By 17:08 PST (10:08 JST or 02:08 CEST), 23 minutes after the incident was first detected, the configuration change was reverted. The query job requests resumed being accepted, Workflows and Scheduled queries resumed being executed normally.

At 17:14 PST (10:14 JST or 02:14 CEST), while our staff monitored the system after the revert operation, a status page incident was filed to report the incident to customers in arrears.

By 17:25 PST (10:25 JST or 02:25 CEST), the remediation was confirmed to have solved the issue and at 18:05 PST (11:05 JST or 03:08 CEST) the incident was closed on the status page.

Over the following hours, further investigation revealed that the request failures occurred during the incident had additionally caused some of the query jobs configured to export their result to remain stuck in a ‘running’ state although they had already completed execution.

Our staff performed a manual operation to correct the status of these jobs to either ‘success’ or ‘error’ as appropriate for each customer. The operation was completed by 03:19 PST of January 23rd (20:19 JST or 12:19 CEST of January 23rd) or approximately 10 and half hours from the beginning of the incident.

Remediations

We are investigating several possible remediation actions:

Update the release process to make sure the status of a production release can be clearly identified, leaving no ambiguity of whether it’s has been rolled out to production.
Add monitoring and alerting to detect when the API system returns a large number of 4xx or 5xx errors.
The issue stemmed from the configuration not matching the engine selection mechanism and therefore causing the query job creation requests to fail.

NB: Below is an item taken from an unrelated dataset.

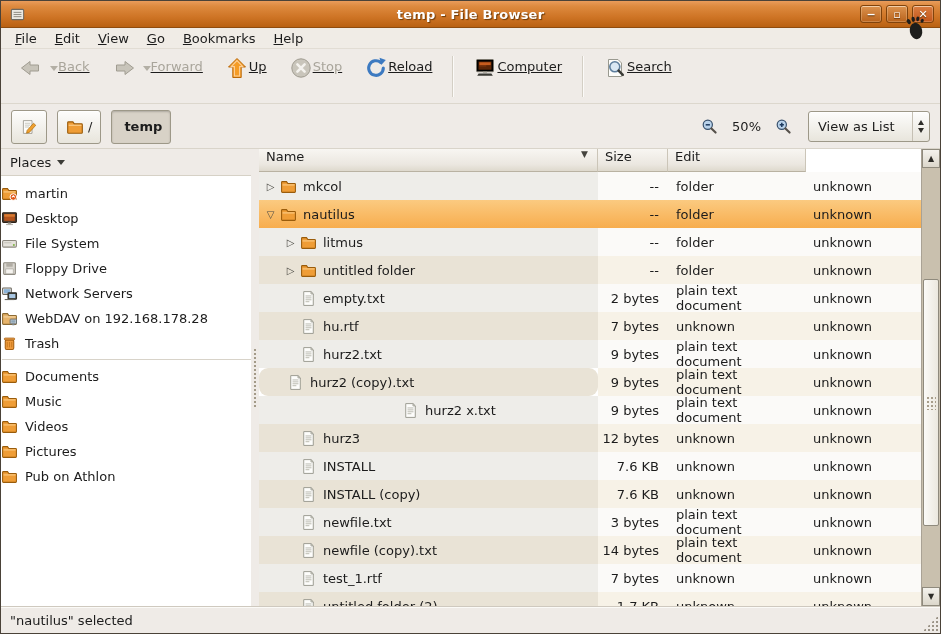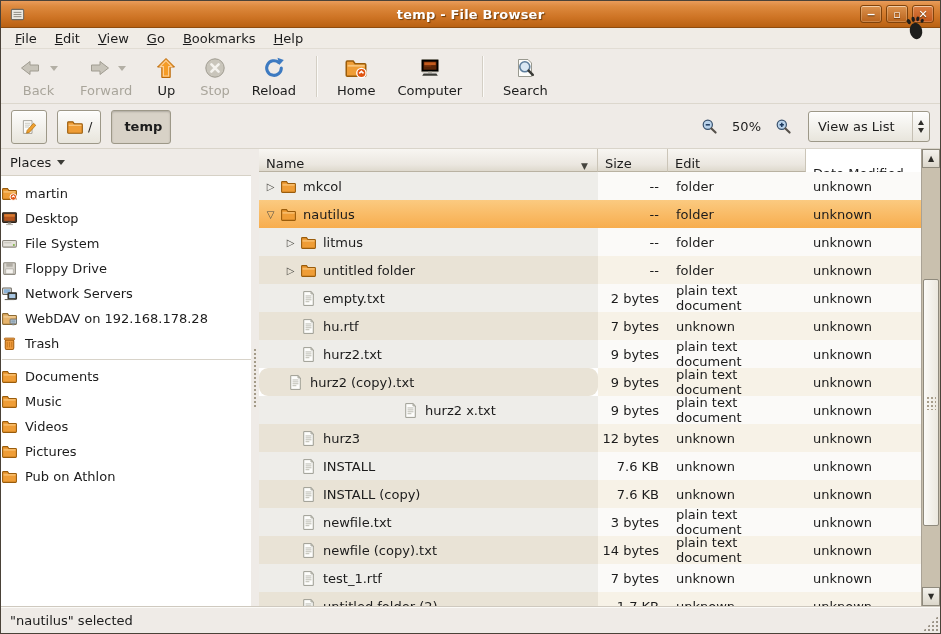"Back" .tool-button { align-items: center -> flex-start; flex-direction: column -> row; text-decoration: none -> underline }
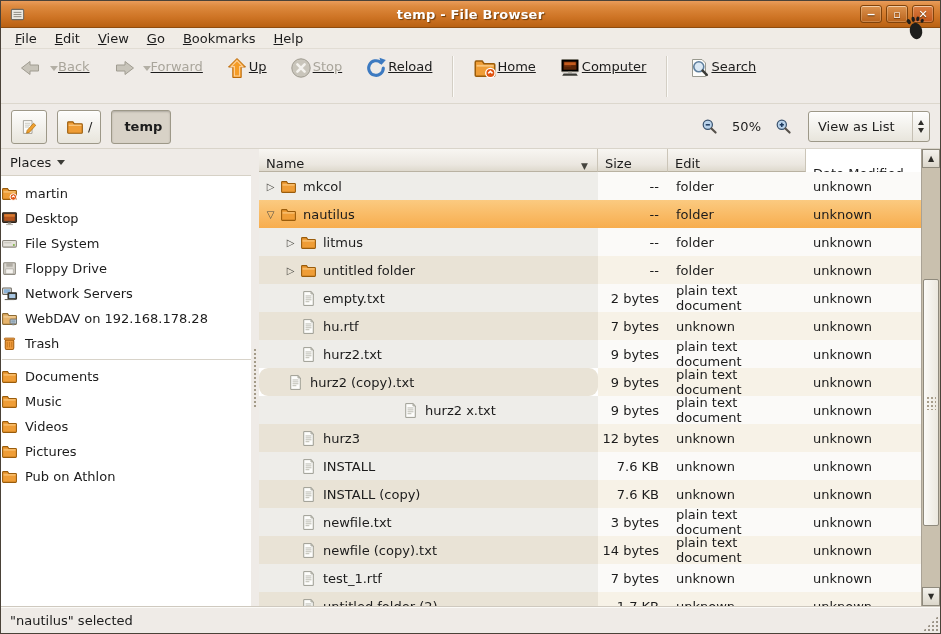"Home" div.tool-button { html: <div> <span> <span> <svg> <path></path> <path></path> <circle></circle> <path></path> </svg> </span> </span> <span>Home</span> </div> -> none }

We want to update the engine selection mechanism such that there always is a safe, fallback engine version.
Update our configuration management practices to make configuration changes more visible and auditable, so as to reduce the time it takes to correlate an anomaly to its cause (e.g. reduce mean-time-to-detection or MTTD).

Conclusion

We regret this incident has prevented you from fully leveraging the functionalities of the system and in particular the query subsystems.

Please feel free to reach out to our support team through support@treasuredata.com if you have any questions.

Posted Jan 28, 2020 - 08:48 PST

Resolved

This incident has been resolved.

Posted Jan 22, 2020 - 18:05 PST

Monitoring

A fix has been implemented and we are monitoring the results.

Posted Jan 22, 2020 - 17:31 PST

Identified

The issue has been identified and a fix is being implemented.

Posted Jan 22, 2020 - 17:24 PST

Update

We are continuing to investigate this issue.

Posted Jan 22, 2020 - 17:18 PST

Update

We are continuing to investigate this issue.

Posted Jan 22, 2020 - 17:15 PST

Investigating

We are currently investigating this issue.

Posted Jan 22, 2020 - 17:14 PST

This incident affected: US (Hadoop / Hive Query Engine, Presto Query Engine), Tokyo (Hadoop / Hive Query Engine, Presto Query Engine), and EU (Hadoop / Hive Query Engine, Presto Query Engine).